Sei vegano? Se il consiglio è di passare all'alimentazione vegan va benissimo, solo che deve farlo poco per volta. Sul latte vaccino concordo, la mattina io prendo latte di soia, arricchito magari con calcio, vitamina D, B2 e B12. Io evito di passare a un'alimentazione vegan perché ho bisogno di proteine nobili che in cibi vegetali sono meno presenti. Guarda caso tutti gli alimenti con un valore biologico alto sono di tipo animale. Il problema del latte vaccino è che alle bestie danno da mangiare schifezze. Io compro carne esclusivamente BIO. Un discorso analogo vale anche per le uova: l'ideale sarebbe di comprare quelle del contadino che hanno un rapporto omega 6 - omega 3 di 3:1, mentre quelle industriali (anche se BIO) hanno un rapporto di 20:1, che è totalmente sbilanciato. Mi sto interessando se è possibile mantenere un'alimentazione vegan senza compromettere i risultati in palestra, ma ottengo risposte discordanti in merito. Per quanto riguarda il pesce io so che c'è il problema della concentrazione di mercurio. Per questo si consiglia di non consumarne più di due volte a settimana.


----------



## admin (19 Aprile 2015)

7AlePato7 ha scritto:


> Sei vegano? Se il consiglio è di passare all'alimentazione vegan va benissimo, solo che deve farlo poco per volta. Sul latte vaccino concordo, la mattina io prendo latte di soia, arricchito magari con calcio, vitamina D, B2 e B12. Io evito di passare a un'alimentazione vegan perché ho bisogno di proteine nobili che in cibi vegetali sono meno presenti. Guarda caso tutti gli alimenti con un valore biologico alto sono di tipo animale. Il problema del latte vaccino è che alle bestie danno da mangiare schifezze. Io compro carne esclusivamente BIO. Un discorso analogo vale anche per le uova: l'ideale sarebbe di comprare quelle del contadino che hanno un rapporto omega 6 - omega 3 di 3:1, mentre quelle industriali (anche se BIO) hanno un rapporto di 20:1, che è totalmente sbilanciato. Mi sto interessando se è possibile mantenere un'alimentazione vegan senza compromettere i risultati in palestra, ma ottengo risposte discordanti in merito. Per quanto riguarda il pesce io so che c'è il problema della concentrazione di mercurio. Per questo si consiglia di non consumarne più di due volte a settimana.

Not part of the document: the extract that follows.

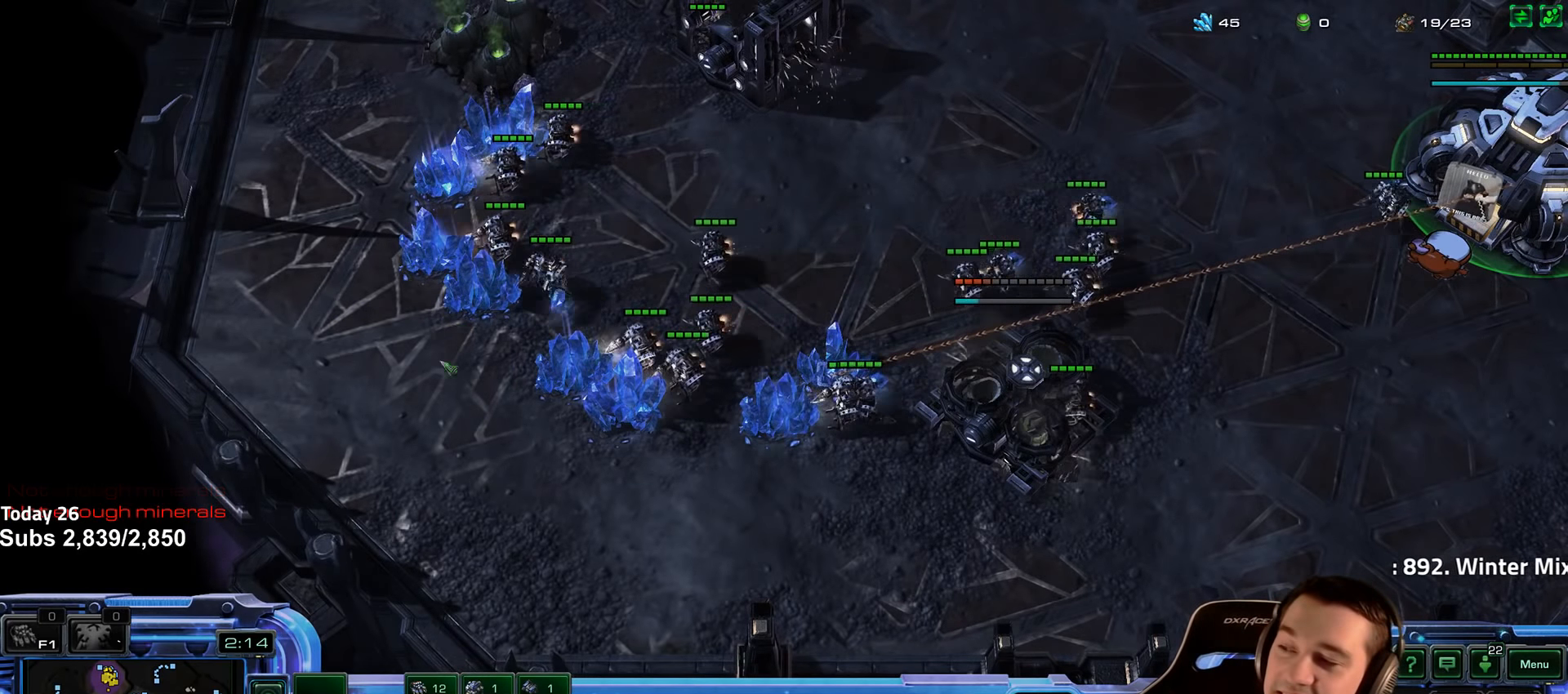
{"keys": [], "events": []}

No no, figurati. Anzi, sono contro queste estremizzazioni. Mangio un pò di tutto. Solo una cosa non ho mai mangiato in vita mia: la carne rossa. Perchè non mi piace. 

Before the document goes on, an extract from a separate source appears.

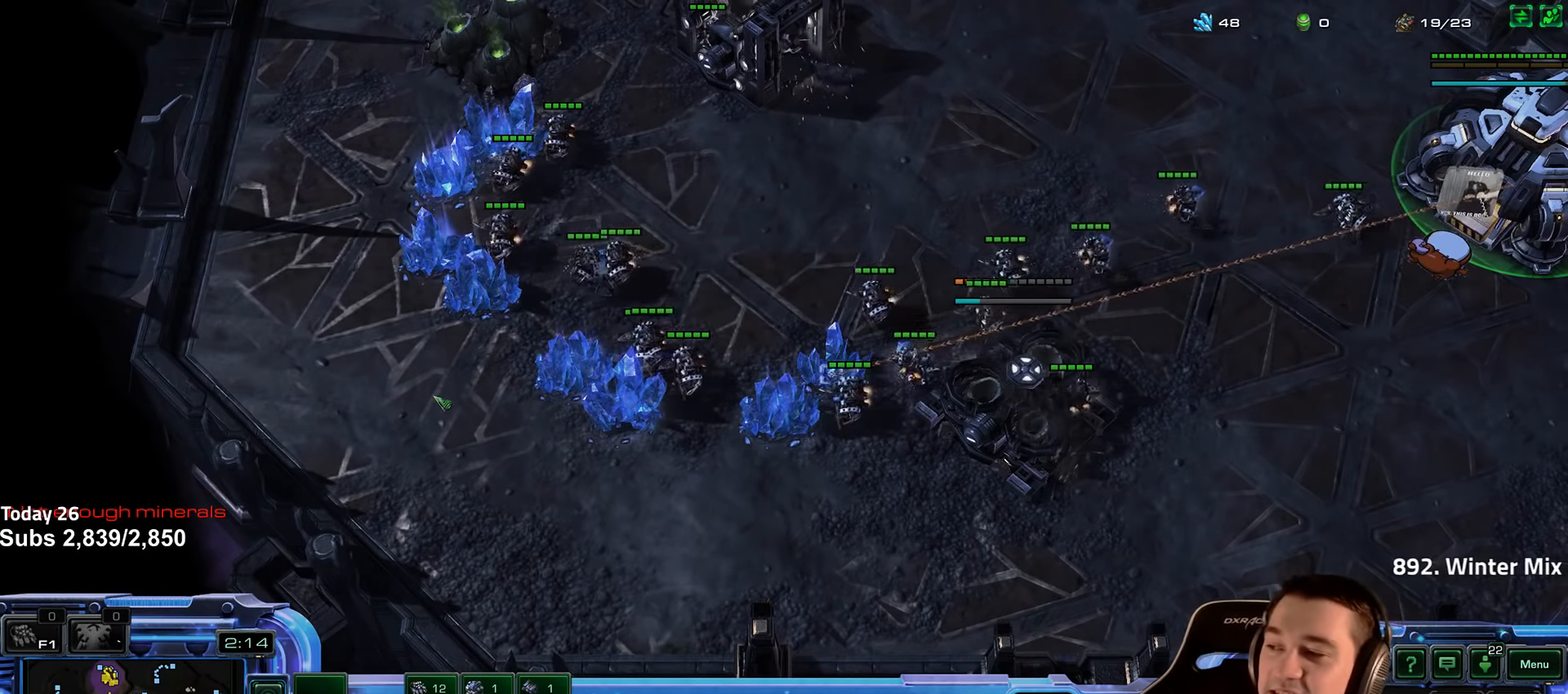
{"keys": [], "events": []}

Credo che l'alimentazione corretta e sana sia un misto tra la dieta mediterranea e, soprattutto, quella orientale. Per quanto riguarda il latte, è un alimento che serve solo ai bambini. In Giappone, ad esempio, nessuno beveva latte. Per loro era una cosa inconcepibile bere una secrezione di un animale. E l'altezza media della popolazione era tra le più basse. Da quando iniziarono ad introdurlo nella dieta, la popolazione esplose in altezza. Il latte aumenta i fattori di crescita, il problema è che questi sembra siano associati con lo sviluppo di diverse malattie.

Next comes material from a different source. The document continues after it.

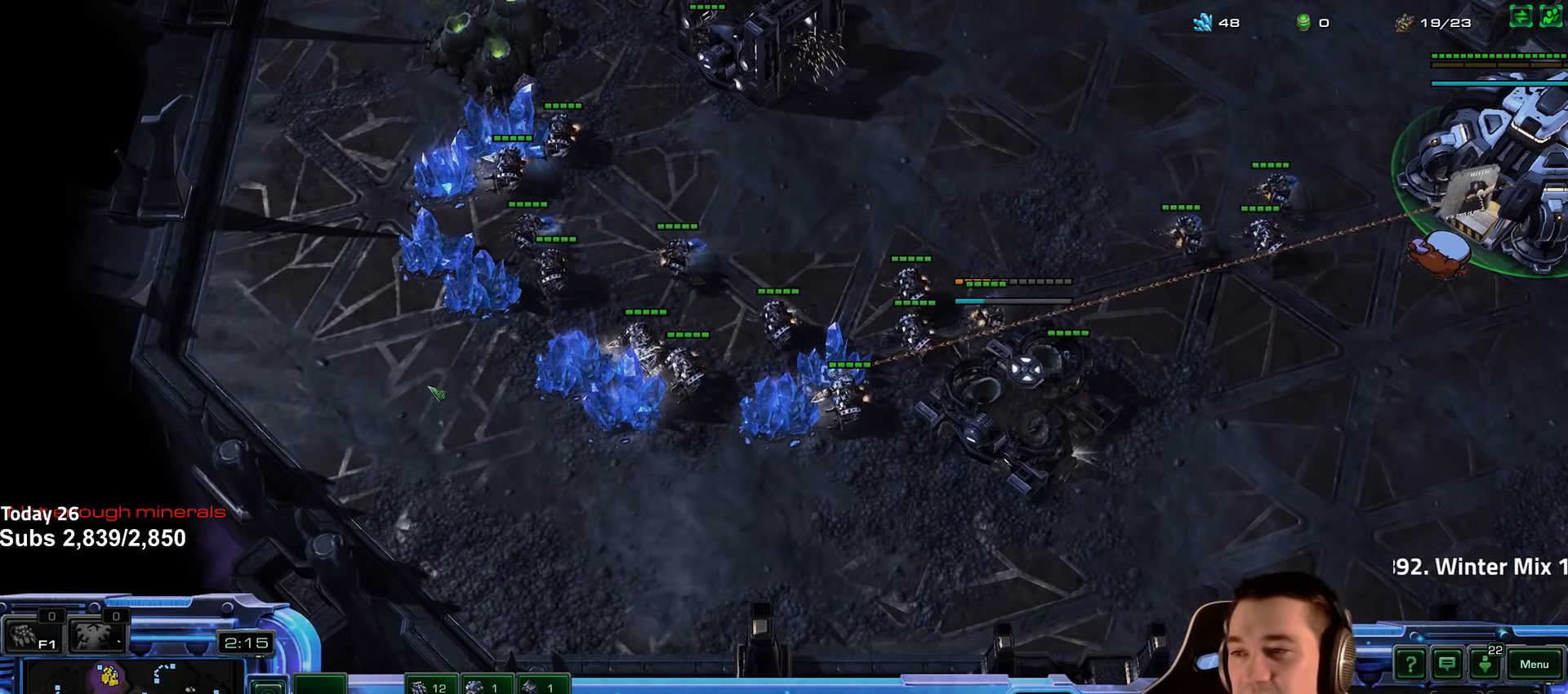
{"keys": [], "events": [[350, "s", "down"], [450, "s", "up"]]}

Sul pesce hai ragione. In alcune specie (Tonno e salmone su tutte) la concentrazione di mercurio è abbastanza elevata. Basta non abusarne e scegliere pesci non predatori!


----------



## 7AlePato7 (19 Aprile 2015)

Admin ha scritto:


> No no, figurati. Anzi, sono contro queste estremizzazioni. Mangio un pò di tutto. Solo una cosa non ho mai mangiato in vita mia: la carne rossa. Perchè non mi piace.
> 
> Credo che l'alimentazione corretta e sana sia un misto tra la dieta mediterranea e, soprattutto, quella orientale. Per quanto riguarda il latte, è un alimento che serve solo ai bambini. In Giappone, ad esempio, nessuno beveva latte. Per loro era una cosa inconcepibile bere una secrezione di un animale. E l'altezza media della popolazione era tra le più basse. Da quando iniziarono ad introdurlo nella dieta, la popolazione esplose in altezza. Il latte aumenta i fattori di crescita, il problema è che questi sembra siano associati con lo sviluppo di diverse malattie.
> 
> Sul pesce hai ragione. In alcune specie (Tonno e salmone su tutte) la concentrazione di mercurio è abbastanza elevata. Basta non abusarne e scegliere pesci non predatori!


L'importante è variare l'alimentazione come dici anche tu. Sarebbe importante evitare i prodotti raffinati. Siamo un popolo di pastaioli, per carità la pasta è buonissima e non metto in dubbio questo. Il problema è che poi ci dimentichiamo di altre fonti di carboidrati come l'avena, la quinoa, il miglio ad esempio. Bisognerebbe variare, per assumere da ogni cereale i suoi nutrienti, senza focalizzarsi sempre e solo sulla pasta (soprattutto quella di semola che ha un indice glicemico alto soprattutto se cotta eccessivamente).


----------



## admin (19 Aprile 2015)

7AlePato7 ha scritto:


> L'importante è variare l'alimentazione come dici anche tu. Sarebbe importante evitare i prodotti raffinati. Siamo un popolo di pastaioli, per carità la pasta è buonissima e non metto in dubbio questo. Il problema è che poi ci dimentichiamo di altre fonti di carboidrati come l'avena, la quinoa, il miglio ad esempio. Bisognerebbe variare, per assumere da ogni cereale i suoi nutrienti, senza focalizzarsi sempre e solo sulla pasta (soprattutto quella di semola che ha un indice glicemico alto soprattutto se cotta eccessivamente).



Concordo!


----------



## Jaqen (21 Aprile 2015)

La pancia la togli in questo modo, non mangiando sempre pasta a pranzo, verdura alla sera, bevendo acqua naturale, bevendo acqua naturale e mangiando frutta (frutta quanta ne vuoi, soprattutto mele, kiwi, ananas, arance, melone) e poi, soprattutto, prendendo un paio di scarpe, un orologio, mezz'ora al giorno, ed esci di casa. Mezz'ora di camminata per la prima settimana e poi mezz'ora di corsa per un mese e sei un figurino.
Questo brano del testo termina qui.